Wales politics

Enterprise zones annual targets call by Welsh AMs

A380 Image copyright AFP Contributor/Getty Images
Image caption The Deeside enterprise zone hopes to capitalise on the expertise of the Airbus plant

Annual reports and targets for Wales' enterprise zones have been demanded by AMs who have claimed there is not enough evidence to judge their worth.

More than £220m has been spent offering business support in eight locations, focusing on particular industries.

Russell George, Tory chairman of the economy committee, backed the need to help deprived areas with clear goals and progress that could be monitored.

The Welsh Government said the zones were delivering value for money.

Almost 3,000 jobs have been created since enterprise zones were set up in 2012 with a £221m investment.
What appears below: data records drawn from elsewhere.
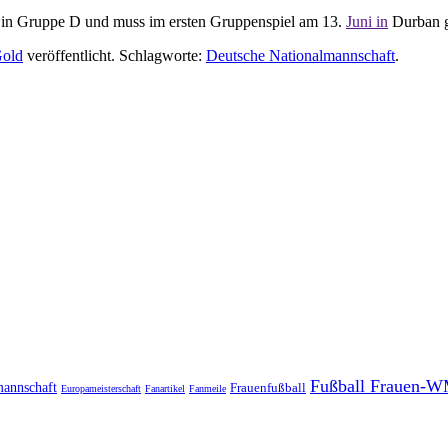
elt in Gruppe D und muss im ersten Gruppenspiel am 13.
Juni in
Durban g
Gold
veröffentlicht. Schlagworte:
Deutsche Nationalmannschaft
.
Fußball Frauen-W
mannschaft
Frauenfußball
Europameisterschaft
Fanartikel
Fanmeile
The Welsh Conservatives claimed last October that was "not much to show" for the expenditure.

The enterprise zone locations include Anglesey and Snowdonia in north west Wales; Deeside in north east Wales; Milford Haven in west Wales; and central Cardiff, Cardiff Airport, Ebbw Vale and Port Talbot in south Wales.

Industrial themes across the zones range from aerospace and the motor industry to financial services and green energy.

Image copyright Welsh Government

But six years on, the economy committee said its inquiry found a mixed picture of performance which it said made it hard to judge whether the policy worked or not.

"On the whole, the enterprise zone concept has not proved itself to date in Wales despite the Welsh Government spending over £200m on them," Mr George said.

"The lack of available evidence has made it challenging for us to fully analyse their contribution to the Welsh economy."

Analysis by Brian Meechan, BBC Wales business correspondent

Image copyright Getty Images
Image caption The Snowdonia enterprise zone includes the site of the decommissioned Trawsfynydd nuclear plant

For anyone who has been following the story of enterprise zones in Wales, the committee's findings will be no surprise.

Some such as Deeside and Cardiff have been successful, arguably because they were already highly-performing business areas already benefiting the economy, and the zones helped build on that.

Where zones were trying to create thriving business environments because of political will, the same success has not always been achieved.

The committee also had to push ministers to give a detailed breakdown of how many new jobs resulted from investment in the zones, rather than figures for "jobs created or safeguarded".

The all-party committee's call for annual reports and targets would give more clarity on their performance as changes are made to how they are managed in future.

Russell George said the committee recognised the "good work" of the zone boards, but said regional aid programmes in the future needed "clear and realistic goals accompanied by detailed, transparent and appropriate data for monitoring".

Ministers were urged to think again about a plan to merge the Anglesey and Snowdonia boards, set a clear direction and timetable for the Port Talbot board, and to work with councils to make sure suitable premises were available to attract firms to areas of need.

In February, Economy Secretary Ken Skates told the committee he planned to scrap four of the eight boards as a cost-saving measure, although the zones themselves would continue.

The Welsh Government said it welcomed the report and that it "absolutely" supported scrutiny of the initiative.

"Collectively our Enterprise Zones supported over 10,700 jobs to the end of the last financial year," a spokesperson said.

"All eight Enterprise Zones have made significant progress, and are continuing to deliver value for money by laying the foundation for future prosperity and creating the right environment to support the development of sustainable job opportunities in communities right across Wales, both in the short and longer term."